BY ARA KHACHATOURIAN
A meeting held Wednesday in Vienna between Armenian and Azerbaijani foreign ministers, Edward Nalbandian and Elmar Mammadyarov, was described by them as “positive,” as the two top diplomats discussed ways to resolve the Nagorno-Karabakh conflict.
The meeting was so “positive” that Secretary of State Rex Tillerson and Russian Foreign Minister Sergei Lavrov issued a joint statement expressing “satisfaction with the intensified negotiations.”
The “positive” feeling was short-lived, however, when both foreign ministers addressed the 24th Meeting of the OSCE Ministerial Council being held in the Austrian capital and each accused the other of not willing to cooperate to achieve lasting peace in the region.
In his remarks, Nalbandian listed nine instances where Baku has failed to live up to its part of standing agreements that have been negotiated with the mediation of the OSCE Minsk Group co-chairmen.
“Azerbaijan’s uncompromising and maximalist stance has become a serious obstacle to the advancement of the peace process and has heavily contributed to the preservation of the status-quo. The Co-Chairs’ conflict settlement proposals are a way that could bring to the change of the status-quo. However, Azerbaijan rejects those proposals, doing everything to keep the status-quo intact at the same time claiming that allegedly it is advocating for the change of status-quo,” Nalbandian said after listing the nine points.
“Azerbaijan’s intentions can be easily tracked by its expenditures: Baku spends billions to buy influence in the world capitals, as once again became obvious through notorious ‘Laundromat’ affair, it spends much more for purchases of advanced weaponry, but it has not invested anything so far to prepare its population for peace, as the Co-Chairs have been continuously urging,” added Nalbandian.
“If Baku abides to the calls of the Co-Chairs to strictly respect the ceasefire, implements previously reached agreements, reiterates its adherence to the principles of the conflict resolution proposed by the Co-Chairs and constructively engages in the negotiations that will pave the way to move the peace process forward and change the status-quo,” said Armenia’s foreign minister.
In his turn, Mammadyarov accused Armenia of altering the demographic make-up of Azerbaijan referring to the day-to-day development and enhancement of Artsakh by its people.
“Yerevan continues its unlawful practice of altering the demographic, cultural and physical character in the occupied territories of Azerbaijan demonstrates its systematic policy aimed at consolidating the occupation and imposing a fait accompli. Opening of a church in the occupied Jebrayil district, which was solely populated by ethnic Azerbaijanis before its occupation in 1993, is yet another manifestation of Armenia’s gross disrespect for international humanitarian law.
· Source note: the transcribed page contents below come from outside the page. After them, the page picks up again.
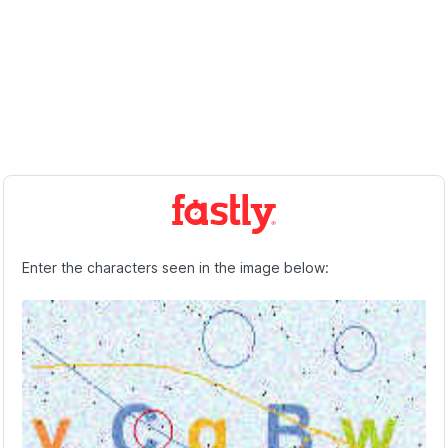
Enter the characters seen in the image below: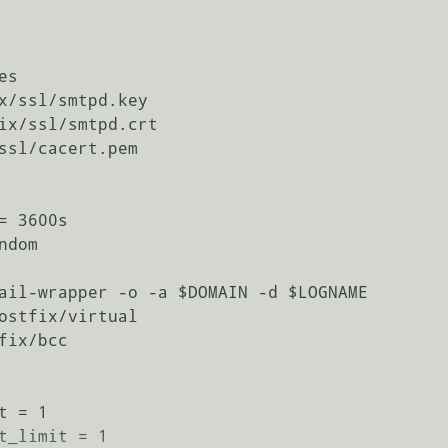
s

x/ssl/smtpd.key

ix/ssl/smtpd.crt

ssl/cacert.pem

 3600s

dom

ail-wrapper -o -a $DOMAIN -d $LOGNAME

ostfix/virtual

ix/bcc

 = 1

t_limit = 1
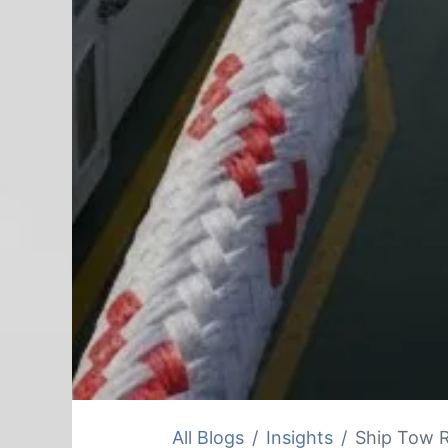
All Blogs
Insights
Ship Tow R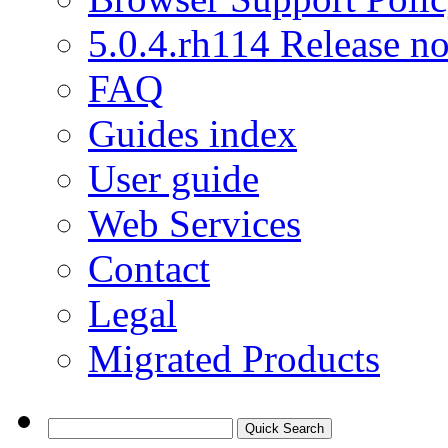
5.0.4.rh114 Release no
FAQ
Guides index
User guide
Web Services
Contact
Legal
Migrated Products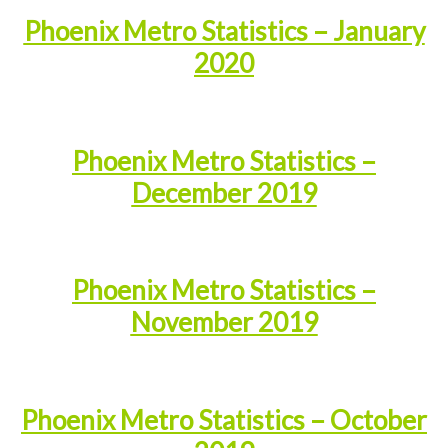
Phoenix Metro Statistics – January
2020
Phoenix Metro Statistics –
December 2019
Phoenix Metro Statistics –
November 2019
Phoenix Metro Statistics – October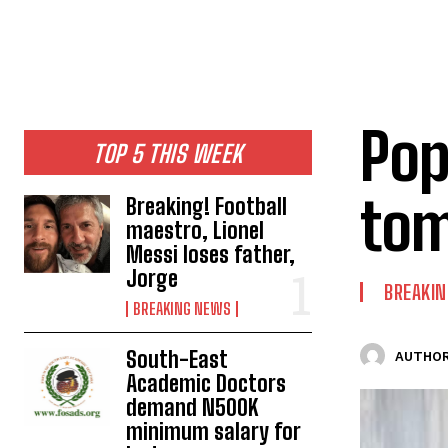
Pop
TOP 5 THIS WEEK
tom
Breaking! Football
maestro, Lionel
Messi loses father,
Jorge
BREAKI
BREAKING NEWS
South-East
AUTHOR
Academic Doctors
demand N500K
minimum salary for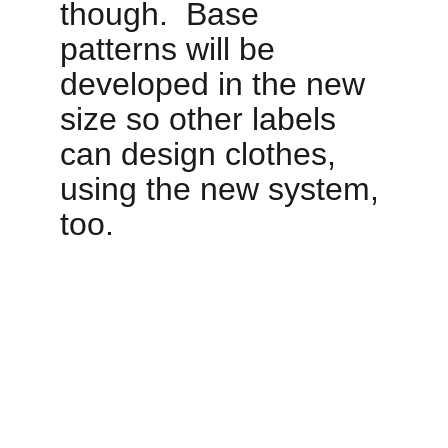
though.  Base 
patterns will be 
developed in the new 
size so other labels 
can design clothes, 
using the new system, 
too. 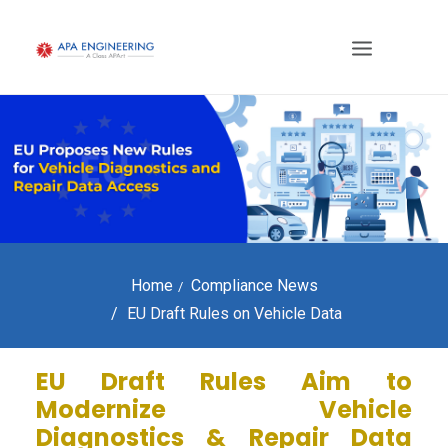
Home
Compliance News
EU Draft Rules on Vehicle Data
EU Draft Rules Aim to
Modernize Vehicle
Diagnostics & Repair Data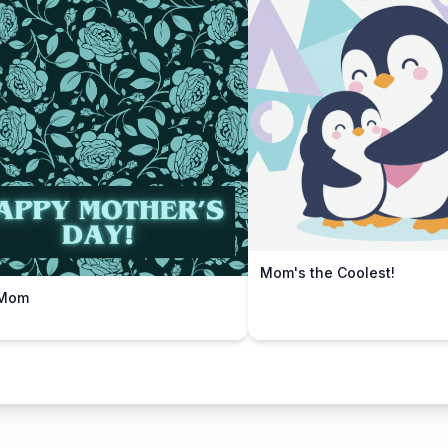
Mom's the Coolest!
 Mom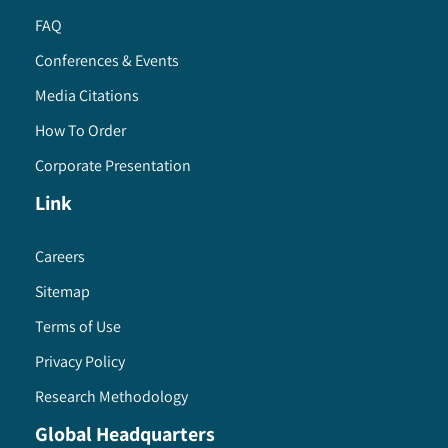
FAQ
Conferences & Events
Media Citations
How To Order
Corporate Presentation
Link
Careers
Sitemap
Terms of Use
Privacy Policy
Research Methodology
Global Headquarters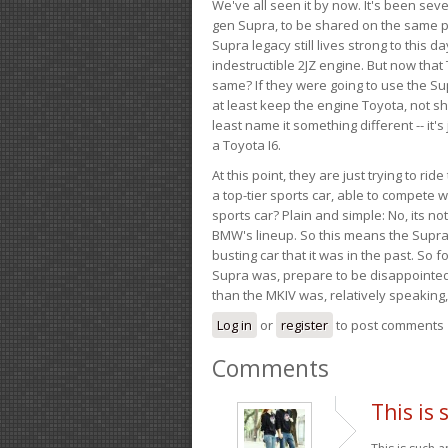
We've all seen it by now. It's been sev
gen Supra, to be shared on the same pla
Supra legacy still lives strong to this d
indestructible 2JZ engine. But now that 
same? If they were going to use the S
at least keep the engine Toyota, not sh
least name it something different -- it'
a Toyota I6.
At this point, they are just trying to r
a top-tier sports car, able to compete 
sports car? Plain and simple: No, its not 
BMW's lineup. So this means the Supra w
busting car that it was in the past. So fo
Supra was, prepare to be disappointed!
than the MKIV was, relatively speaking,
Log in
or
register
to post comments
Comments
This is 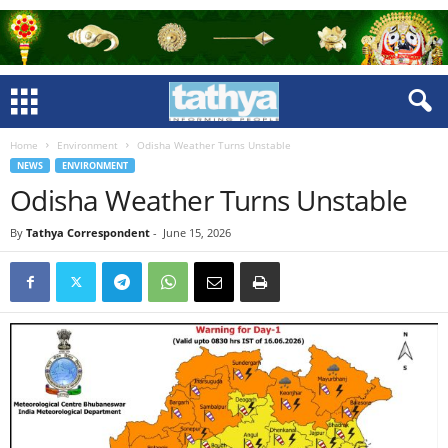
Home
Environment
Odisha Weather Turns Unstable
NEWS
ENVIRONMENT
Odisha Weather Turns Unstable
By
Tathya Correspondent
-
June 15, 2026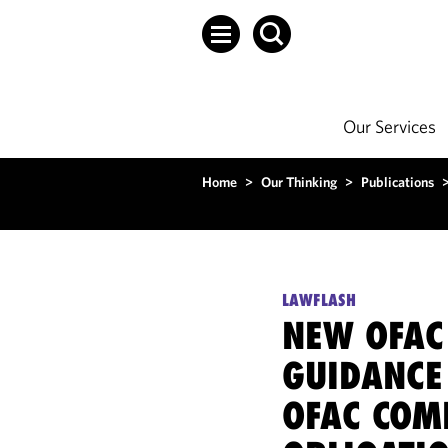
Our Services
Home
>
Our Thinking
>
Publications
LAWFLASH
NEW OFAC
GUIDANCE
OFAC COM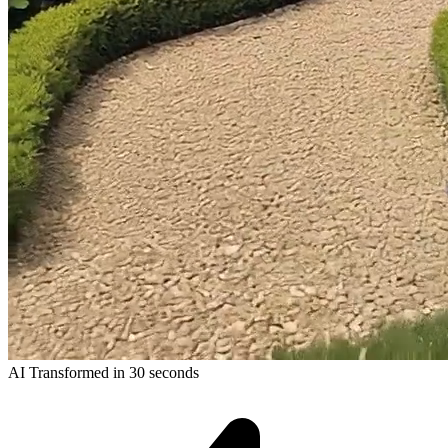
AI Transformed in 30 seconds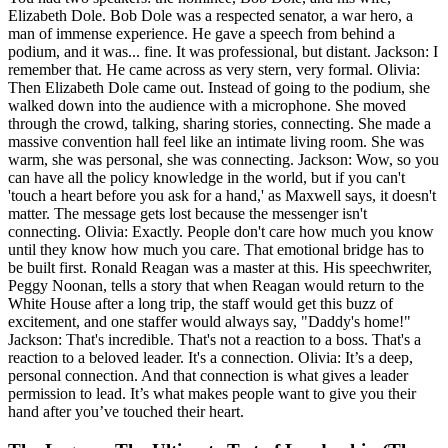
Elizabeth Dole. Bob Dole was a respected senator, a war hero, a
man of immense experience. He gave a speech from behind a
podium, and it was... fine. It was professional, but distant. Jackson: I
remember that. He came across as very stern, very formal. Olivia:
Then Elizabeth Dole came out. Instead of going to the podium, she
walked down into the audience with a microphone. She moved
through the crowd, talking, sharing stories, connecting. She made a
massive convention hall feel like an intimate living room. She was
warm, she was personal, she was connecting. Jackson: Wow, so you
can have all the policy knowledge in the world, but if you can't
'touch a heart before you ask for a hand,' as Maxwell says, it doesn't
matter. The message gets lost because the messenger isn't
connecting. Olivia: Exactly. People don't care how much you know
until they know how much you care. That emotional bridge has to
be built first. Ronald Reagan was a master at this. His speechwriter,
Peggy Noonan, tells a story that when Reagan would return to the
White House after a long trip, the staff would get this buzz of
excitement, and one staffer would always say, "Daddy's home!"
Jackson: That's incredible. That's not a reaction to a boss. That's a
reaction to a beloved leader. It's a connection. Olivia: It’s a deep,
personal connection. And that connection is what gives a leader
permission to lead. It’s what makes people want to give you their
hand after you’ve touched their heart.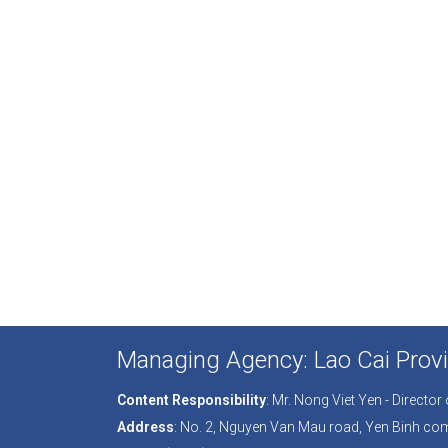
Managing Agency: Lao Cai Provi
Content Responsibility
: Mr. Nong Viet Yen - Directo
Address
: No. 2, Nguyen Van Mau road, Yen Binh co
In parallel of its provocative actions on the ground, Armenia rejects our initiative to dispatch needs-assessment mission to the occupied territories comprising of relevant international institutions,” said Mammadyarov.
He, once again, enumerated certain United Nations resolutions, which were adopted during the Karabakh war and before the 1994 cease-fire agreement, which aimed at minimizing tensions during the war and are not applicable to today’s situation where the two countries are engaged in active negotiations to resolve the conflict.
A similar scenario played out in October when Armenian and Azerbaijani presidents Serzh Sarkisian and Ilham Aliyev met in Geneva in what was also deemed as “positive” by both leaders. However, the proverbial ink was barely dry when Azerbaijan accused Sarkisian of dishonoring diplomatic protocols and claimed that Sarkisian had spilled the beans—gave away confidential information—about the details of the talks when making a presentation to the Armenian community of Switzerland.
Given that details emerging from official communications following these meetings are scant, to say the least, one wonders whether these contentious issues are discussed behind closed doors and, if they are, then how can the meetings be called “positive.” Or, is it simply a “positive” that the two sides are sitting down around the negotiating table?
Either way, the only way to really make the negotiation process truly positive is if Artsakh returns to the negotiation table and is allowed a voice of its own that can clearly articulate the aspirations of its people. After all, the cease fire agreement, the provisions of which the parties are trying to uphold, was signed by Karabakh and Azerbaijan.
If Artsakh were included in the talks, then its representative could explain to Mr. Mammadyarov why a church was opened in Makhakavan, formerly known as Jebrayil.